Collagen supplementation has increased exponentially in the past few years and sources can be from porcine, bovine, or marine.  Collagen from the diet is digested and broken down into small pieces called amino acids or dipeptides and distributed to  tissues. Some forms of collagen are used best by tendon, ligament,  bone, skin, or cartilage, depending on the source and preparation of the collagen.  Collagen is the most abundant component of the extracellular matrix, comprising 75% of the skin. In a review published last month, researchers demonstrated the efficacy of collagen supplementation for dermatological applications.

This review consisted of 11 studies including 805 patients. Eight studies used collagen hydrolysate (which has a low molecular weight) at doses ranging from 2.5 to 10 grams per day over a period of 8 to 24 weeks for the treatment of pressure ulcers, dry skin, skin aging, and cellulite. These studies resulted in a significantly better pressure ulcer scale for healing, reduction of wrinkle volume, improved skin elasticity, increased skin moisture, and significantly decrease in degree of cellulite. In addition, two studies used collagen tripeptides at 3 grams per day for 4 to 12 weeks, with a noticeable improvement in skin elasticity and hydration. 
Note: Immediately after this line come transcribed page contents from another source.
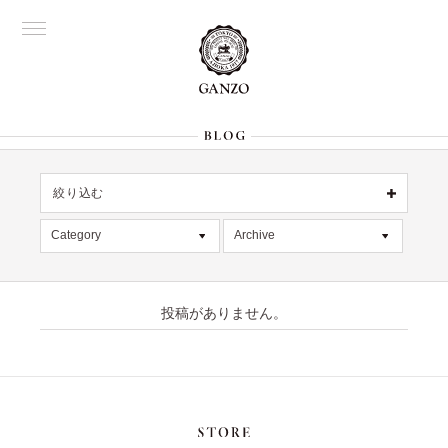
絞り込む
OFFICIAL
銀座
Category
Archive
All
名古屋
All
大阪
デッドストック
2026年8月 [1]
表参道
六本木
投稿がありません。
在庫情報
2026年7月 [4]
Director's
限定商品
2026年6月 [2]
記事
2026年5月 [1]
絞り込む
入荷情報
2026年4月 [7]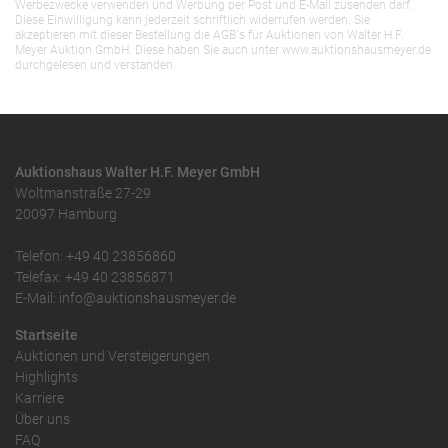
Werbezwecke verwenden und Werbung per Post und E-Mail zusenden darf.
Diese Einwilligung kann jederzeit schriftlich widerrufen werden. Sie
akzeptieren mit dieser Bestellung die AGB`s für Auktionen von Walter H.F.
Meyer Auktion GmbH. Diese haben Sie auch unter www.auktionshausmeyer.de
durchgelesen und verstanden.
Auktionshaus Walter H.F. Meyer GmbH
Woltmanstraße 27-29
20097 Hamburg
Telefon: +49 40 23856860
Telefax: +49 40 23856871
E-Mail: info@auktionshausmeyer.de
Startseite
Auktionen und Versteigerungen
Highlights
Karriere
Über uns
FAQ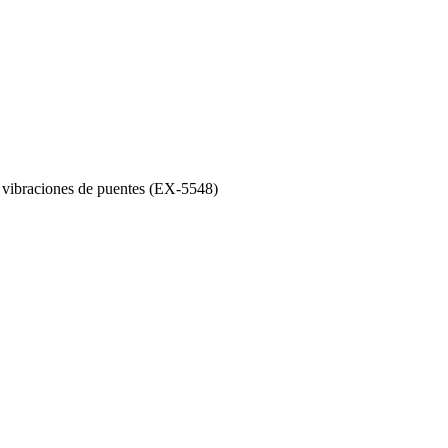
 vibraciones de puentes (EX-5548)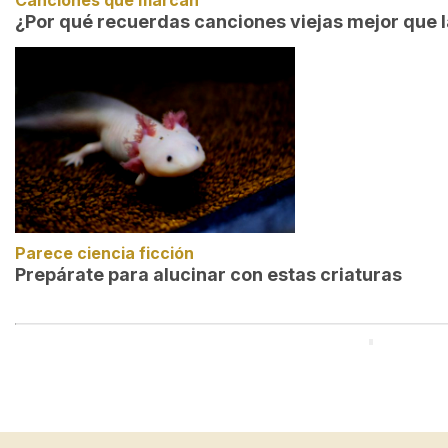
Canciones que marcan
¿Por qué recuerdas canciones viejas mejor que 
Parece ciencia ficción
Prepárate para alucinar con estas criaturas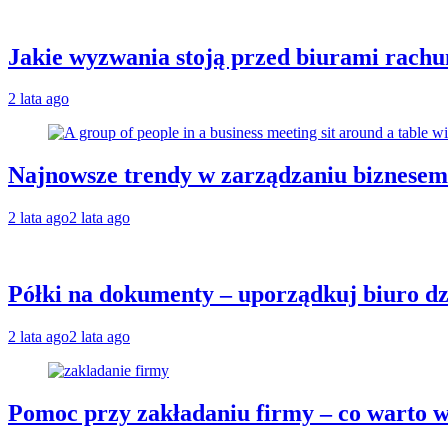
Jakie wyzwania stoją przed biurami rachu
2 lata ago
Najnowsze trendy w zarządzaniu biznese
2 lata ago
2 lata ago
Półki na dokumenty – uporządkuj biuro dz
2 lata ago
2 lata ago
Pomoc przy zakładaniu firmy – co warto w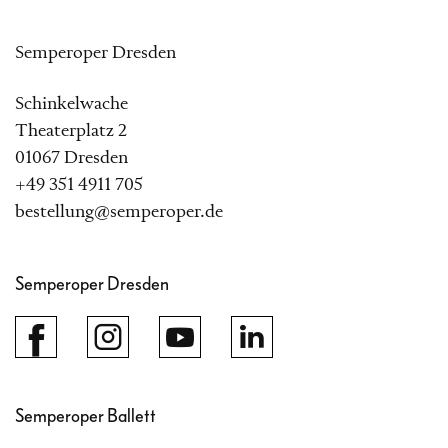
Semperoper Dresden
Schinkelwache
Theaterplatz 2
01067 Dresden
+49 351 4911 705
bestellung@semperoper.de
Semperoper Dresden
Semperoper Ballett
Collagen use has also expanded into the treatment of some dermatological conditions such as atopic and allergic contact dermatitis. Thus, this review also included one 12-week study comparing the effect of collagen supplementation in 13 patients with atopic dermatitis using 3.9 grams per day. The patients that supplemented with collagen demonstrated a significant decrease in immune response and inflammation. After 12 weeks, skin eruption areas, disease severity, skin hydration, and itchiness were all significantly improved with collagen supplementation.

This meta analysis demonstrated that collagen peptides taken orally can help with dermatological conditions such as atopic exzema, allergic contact dermatitis, skin ulcers, wound healing, skin elasticity, hydration and dermal collagen density. Collagen peptides have also been shown to help Osteoporosis, and  Osteoarthritis.